Let’s Chat About Mental Health

Now that we’ve gotten our first semester of college under our belts, let’s talk about stress.



I don’t know if it’s a byproduct of being in the honors college or if there’s just something in the water at Penn State, but I’ve seen more stressed out teenagers in the past six months than I’ve ever seen in my life.  With regular midterms, papers, and extracurricular demands, college students are under a lot of pressure.  The wailing of ambulance sirens is frighteningly common in Happy Valley, marking the consequences of another student pushed past their breaking point.  It seems to me there’s a problem we’re not dealing with.

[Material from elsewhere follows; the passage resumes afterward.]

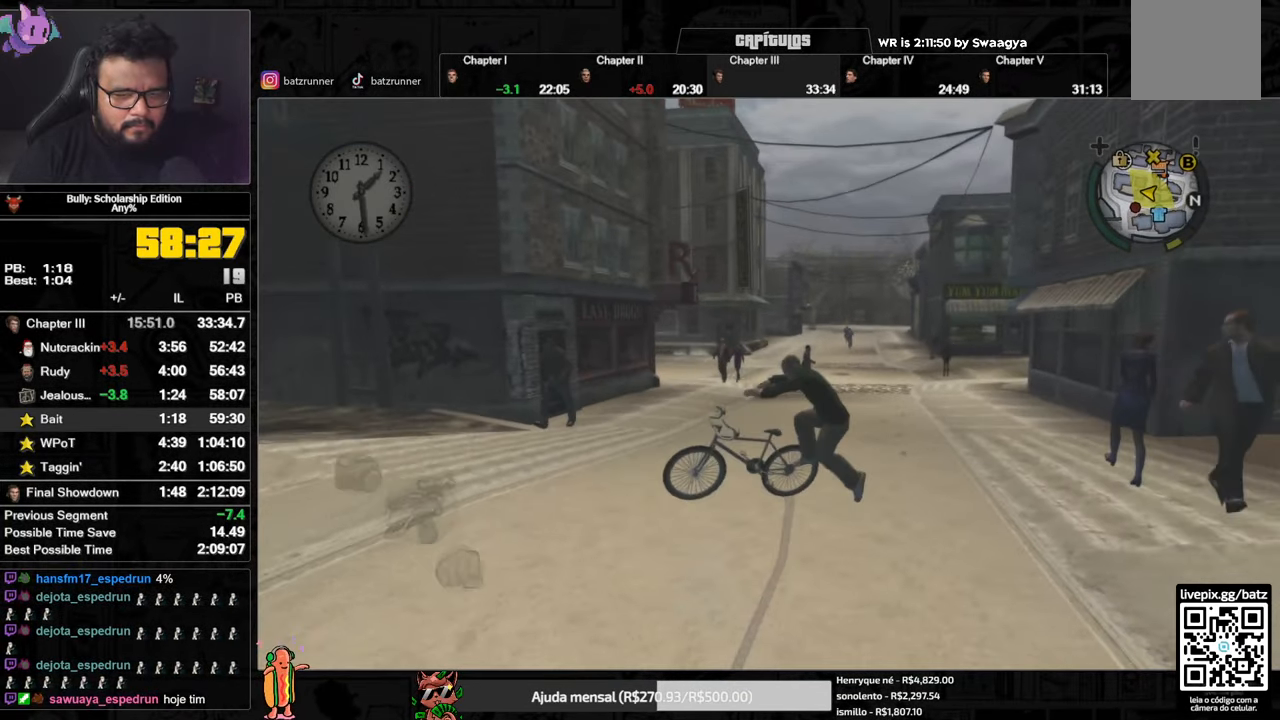
{"buttons": [], "left_stick": "up", "right_stick": "center", "events": [[33, "L1", "up"]]}
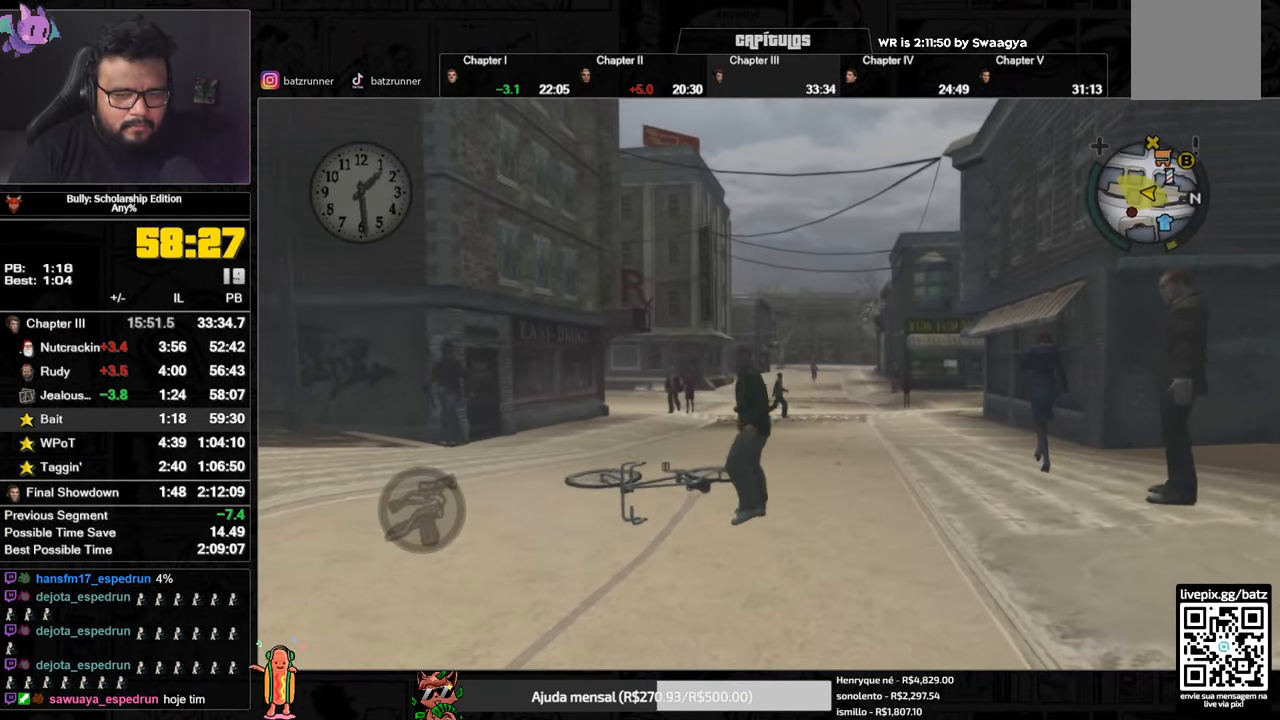
{"buttons": ["L2", "R2"], "left_stick": "up", "right_stick": "center", "events": [[417, "L2", "down"], [450, "R2", "down"]]}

Despite having common experiences, many of us don’t feel comfortable expressing our emotions and anxieties.  As I mentioned in my article about mental health discrimination, we grow up learning that anxiety and loneliness are weaknesses – most of us have spent years developing the perfect happy face; we refuse to reveal the intense feelings inside.  Our mental health is critical to our success in school and in our lives beyond, and it’s infuriating to see mental health discrimination pervading our culture.  The more we age, the higher our walls grow – we learn as children that successful people show no weakness, so we try to hide ours.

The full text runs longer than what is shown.